“At present we are on the outside of the world, the wrong side of the door. We discern the freshness and purity of morning, but they do not make us fresh and pure. We cannot mingle with the splendours we see. But all the leaves of the New Testament are rustling with the rumour that it will not always be so. Some day, God willing, we shall get in. When human souls have become as perfect in voluntary obedience as the inanimate creation is in its lifeless obedience, then they will put on its glory, or rather that greater glory of which Nature is only the first sketch.” // C.S. Lewis, The Weight of Glory
I live in a run-of-the-mill apartment complex, but a lucky roll of the dice put me in a unit set back in a wild tangle of trees, with big bedroom windows looking out on it all.
It was glorious in summer and dreamy in fall. I thought it would get ugly when winter blew in, but it didn’t. The limbs are tall and grey, and they arch up to the sky and they make my heart thud.
This has always been, to me, the strongest sign of a creator-God — not a proof, but a reason to search for proof. I think about the things humans make, which are sometimes beautiful, and then I think about the world, the natural world. Is it really possible that the thing created by accident is the thing with the most grace?
Men make mountains too. I see them every day on my walks in and out of the office, buildings pounding up into the sky, sparkling windows, stripes of color. They’re beautiful, they make my heart soar.
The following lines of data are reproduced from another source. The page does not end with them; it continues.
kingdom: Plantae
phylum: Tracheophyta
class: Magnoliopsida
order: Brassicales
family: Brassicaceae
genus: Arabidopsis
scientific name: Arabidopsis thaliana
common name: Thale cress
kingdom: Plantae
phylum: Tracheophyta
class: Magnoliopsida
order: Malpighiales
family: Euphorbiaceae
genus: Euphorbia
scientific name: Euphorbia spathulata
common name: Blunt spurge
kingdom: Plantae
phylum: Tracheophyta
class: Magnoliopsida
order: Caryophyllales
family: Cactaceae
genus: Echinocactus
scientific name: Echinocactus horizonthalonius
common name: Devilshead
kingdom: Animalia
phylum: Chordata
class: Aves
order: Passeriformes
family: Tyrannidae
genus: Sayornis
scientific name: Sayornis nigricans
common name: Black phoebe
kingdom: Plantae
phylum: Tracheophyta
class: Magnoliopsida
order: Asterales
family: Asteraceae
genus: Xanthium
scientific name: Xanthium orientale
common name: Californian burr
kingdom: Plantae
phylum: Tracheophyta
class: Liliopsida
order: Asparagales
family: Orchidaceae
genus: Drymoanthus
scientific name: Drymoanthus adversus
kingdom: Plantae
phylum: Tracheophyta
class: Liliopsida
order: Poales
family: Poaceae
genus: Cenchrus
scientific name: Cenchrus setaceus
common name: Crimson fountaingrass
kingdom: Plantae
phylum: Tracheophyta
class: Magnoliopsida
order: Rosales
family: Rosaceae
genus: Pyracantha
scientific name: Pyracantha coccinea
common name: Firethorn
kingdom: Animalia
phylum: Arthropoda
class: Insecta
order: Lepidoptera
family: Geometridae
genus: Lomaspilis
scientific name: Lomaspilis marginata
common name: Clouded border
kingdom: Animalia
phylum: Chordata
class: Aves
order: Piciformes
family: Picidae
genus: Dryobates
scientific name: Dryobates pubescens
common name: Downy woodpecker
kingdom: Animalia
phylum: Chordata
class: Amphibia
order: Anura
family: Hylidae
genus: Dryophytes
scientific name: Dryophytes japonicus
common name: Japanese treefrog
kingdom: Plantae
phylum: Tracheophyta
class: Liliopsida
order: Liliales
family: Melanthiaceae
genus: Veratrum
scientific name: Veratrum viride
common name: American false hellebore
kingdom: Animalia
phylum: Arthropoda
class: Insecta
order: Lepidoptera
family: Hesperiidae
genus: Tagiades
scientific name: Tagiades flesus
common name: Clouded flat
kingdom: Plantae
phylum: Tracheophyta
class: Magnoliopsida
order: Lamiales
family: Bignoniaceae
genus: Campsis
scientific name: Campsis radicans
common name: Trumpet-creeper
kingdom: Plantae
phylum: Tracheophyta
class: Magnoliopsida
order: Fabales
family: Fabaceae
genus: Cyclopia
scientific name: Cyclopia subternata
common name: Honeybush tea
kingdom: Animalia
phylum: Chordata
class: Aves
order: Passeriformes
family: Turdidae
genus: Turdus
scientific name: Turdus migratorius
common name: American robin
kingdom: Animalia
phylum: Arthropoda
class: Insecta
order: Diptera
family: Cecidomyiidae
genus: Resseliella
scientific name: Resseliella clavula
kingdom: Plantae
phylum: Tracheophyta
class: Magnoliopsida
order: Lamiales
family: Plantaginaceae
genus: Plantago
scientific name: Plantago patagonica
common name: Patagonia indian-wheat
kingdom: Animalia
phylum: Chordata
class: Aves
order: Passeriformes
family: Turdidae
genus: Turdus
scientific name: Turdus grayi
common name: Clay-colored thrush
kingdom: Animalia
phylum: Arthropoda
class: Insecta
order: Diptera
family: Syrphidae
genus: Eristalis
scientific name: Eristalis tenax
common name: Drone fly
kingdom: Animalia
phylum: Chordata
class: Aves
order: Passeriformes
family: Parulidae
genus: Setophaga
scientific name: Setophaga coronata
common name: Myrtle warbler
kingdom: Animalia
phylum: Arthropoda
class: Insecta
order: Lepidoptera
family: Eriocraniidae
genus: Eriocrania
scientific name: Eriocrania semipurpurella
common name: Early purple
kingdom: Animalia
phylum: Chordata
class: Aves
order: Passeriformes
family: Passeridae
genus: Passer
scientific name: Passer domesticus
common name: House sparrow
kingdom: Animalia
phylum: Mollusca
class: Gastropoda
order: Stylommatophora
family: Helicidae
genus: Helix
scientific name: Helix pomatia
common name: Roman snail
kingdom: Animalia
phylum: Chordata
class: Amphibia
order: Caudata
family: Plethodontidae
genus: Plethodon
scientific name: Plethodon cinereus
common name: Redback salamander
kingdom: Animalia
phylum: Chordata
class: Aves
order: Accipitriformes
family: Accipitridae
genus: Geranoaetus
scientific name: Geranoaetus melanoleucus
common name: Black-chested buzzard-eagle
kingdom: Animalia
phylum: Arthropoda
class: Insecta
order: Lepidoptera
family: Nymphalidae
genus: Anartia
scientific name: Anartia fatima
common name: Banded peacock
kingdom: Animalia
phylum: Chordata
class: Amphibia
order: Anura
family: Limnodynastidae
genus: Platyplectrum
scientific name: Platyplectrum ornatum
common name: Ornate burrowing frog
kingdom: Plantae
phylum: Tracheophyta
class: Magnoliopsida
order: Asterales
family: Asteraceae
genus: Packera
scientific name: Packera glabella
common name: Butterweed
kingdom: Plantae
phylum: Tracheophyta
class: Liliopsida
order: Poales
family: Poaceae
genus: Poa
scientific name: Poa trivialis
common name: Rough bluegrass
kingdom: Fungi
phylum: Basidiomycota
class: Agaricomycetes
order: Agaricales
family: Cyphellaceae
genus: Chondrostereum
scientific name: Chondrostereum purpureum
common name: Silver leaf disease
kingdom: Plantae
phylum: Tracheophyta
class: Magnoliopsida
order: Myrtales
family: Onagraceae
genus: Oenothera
But the dimmest hint of leaves changing on the worn-down Appalachian mountains puts them to shame. Put the two things up next to each other. Think about nature, about tree sap, about the smell of dirt. The things humans make cannot compete.
But there’s the problem, there’s the rub. Here’s the next part of that C.S. Lewis quote:
“For you must not think that I am putting forward any heathen fancy of being absorbed into Nature. Nature is mortal; we shall outlive her. When all the suns and nebulae have passed away, each one of you will still be alive. Nature is only the image, the symbol; but it is the symbol Scripture invites me to use. We are summoned to pass in through Nature, beyond her, into that splendour which she fitfully reflects.”
You have to draw the line, you have to realize that nature isn’t it. Those arching trees aren’t it. The smell of dirt’s not it.
You have to draw the line between Creator and created.
And how wonderful to think that all of this — every beautiful thing — is just a copy of a copy of a copy, just a breath of what we’ll see in the future.
“And there, in beyond Nature, we shall eat of the tree of life.”